When Sales is engaging their targets within an account it is imperative that they are able to provide those key contacts with content that is relevant to their situation. Marketing should be creating content that directly supplements those conversations and speaks specifically to the intended audience.

Examples of the kind of personalized content Marketing can deliver to Sales to aide in their outreach efforts include:

  • Case studies that focus on scenarios that are highly relevant and similar to the target account.
  • Presentations customized for the targeted account that highlight specific products and solutions that solve problems unique to the account.
  • eBooks composed of concepts, ideas, and thought leadership about topics that specifically resonate with targeted decision-makers.

Customized content begins to break down a barrier that many high-level decision-makers erect.

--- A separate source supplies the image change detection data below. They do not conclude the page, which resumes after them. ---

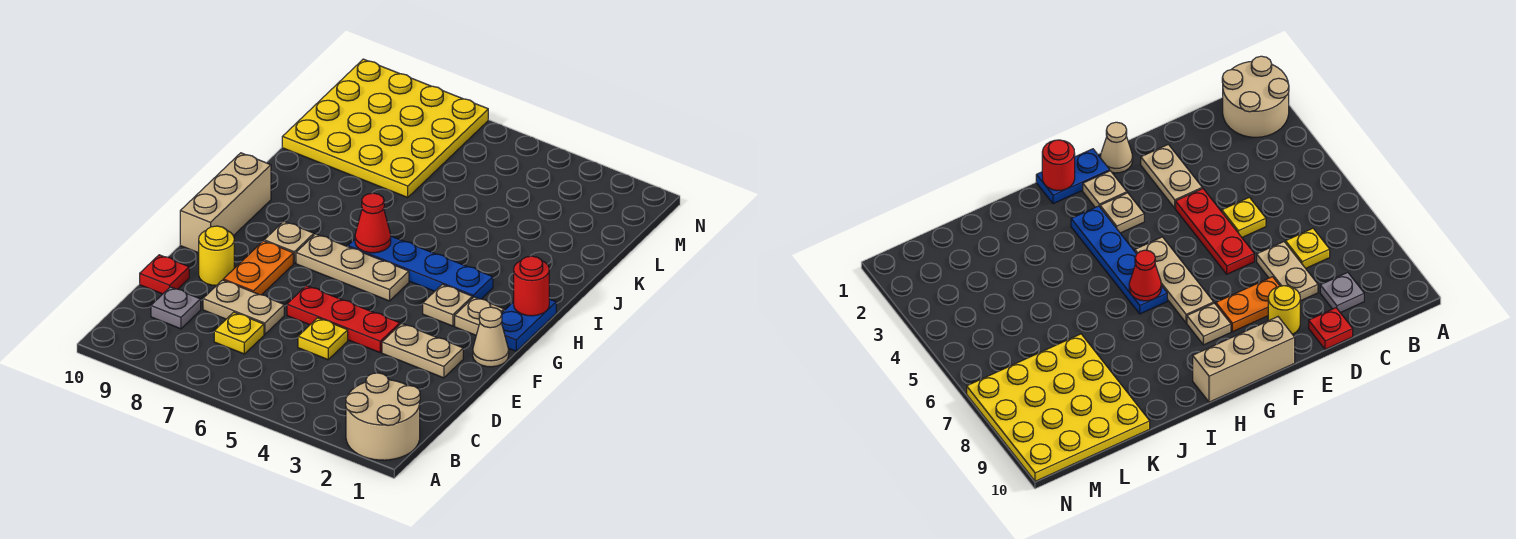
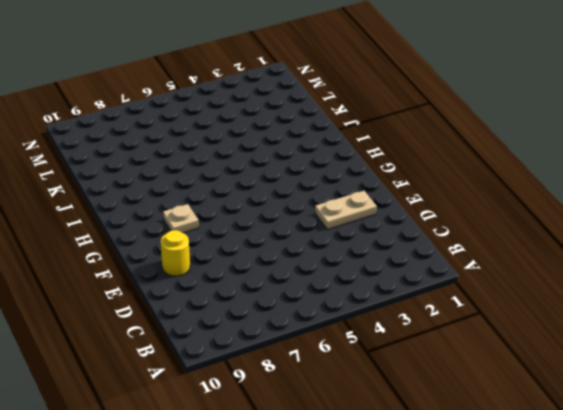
none -> tan round brick A1:B2 level 1
none -> yellow plate C7 level 1
none -> grey plate C9 level 1

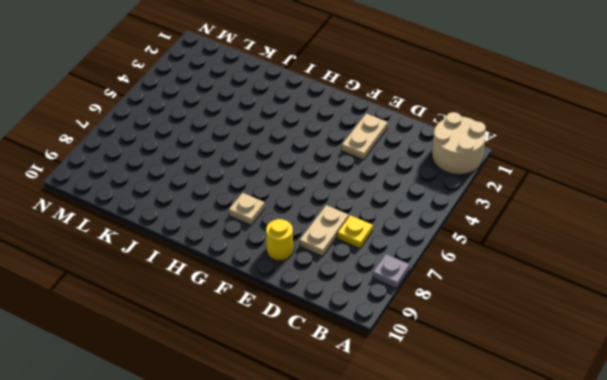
grey plate A8 level 1 -> grey plate C9 level 1
none -> yellow plate D5 level 1
none -> red plate D10 level 1
none -> red plate E4:E6 level 1

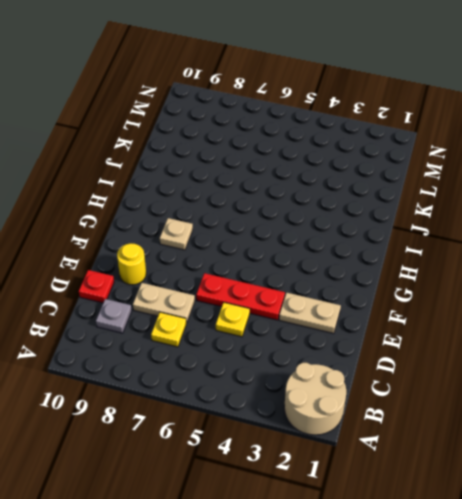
none -> orange plate E8:F8 level 1
none -> tan cone F1 level 1
none -> tan brick F10:H10 level 1

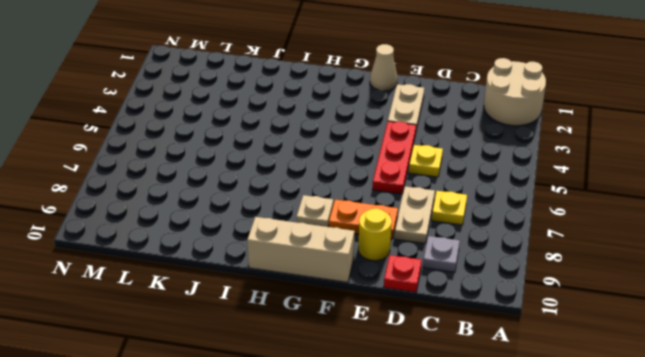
none -> blue plate G1:H1 level 1
none -> tan plate G2 level 1
none -> tan plate G3 level 1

They are more likely to be receptive to content that clearly speaks to issues they face day-to-day. ITSMA found that 75% of executive will “read unsolicited marketing materials that contain ideas that might be relevant to [their] business.”

Account Based Marketing incorporates hyper-personalization techniques that create more meaningful engagements from Marketing. This provides Sales with inroads and forms the basis for stronger relationships with an account. ABM is a powerful strategy for creating a true symbiotic relationship between Marketing and Sales.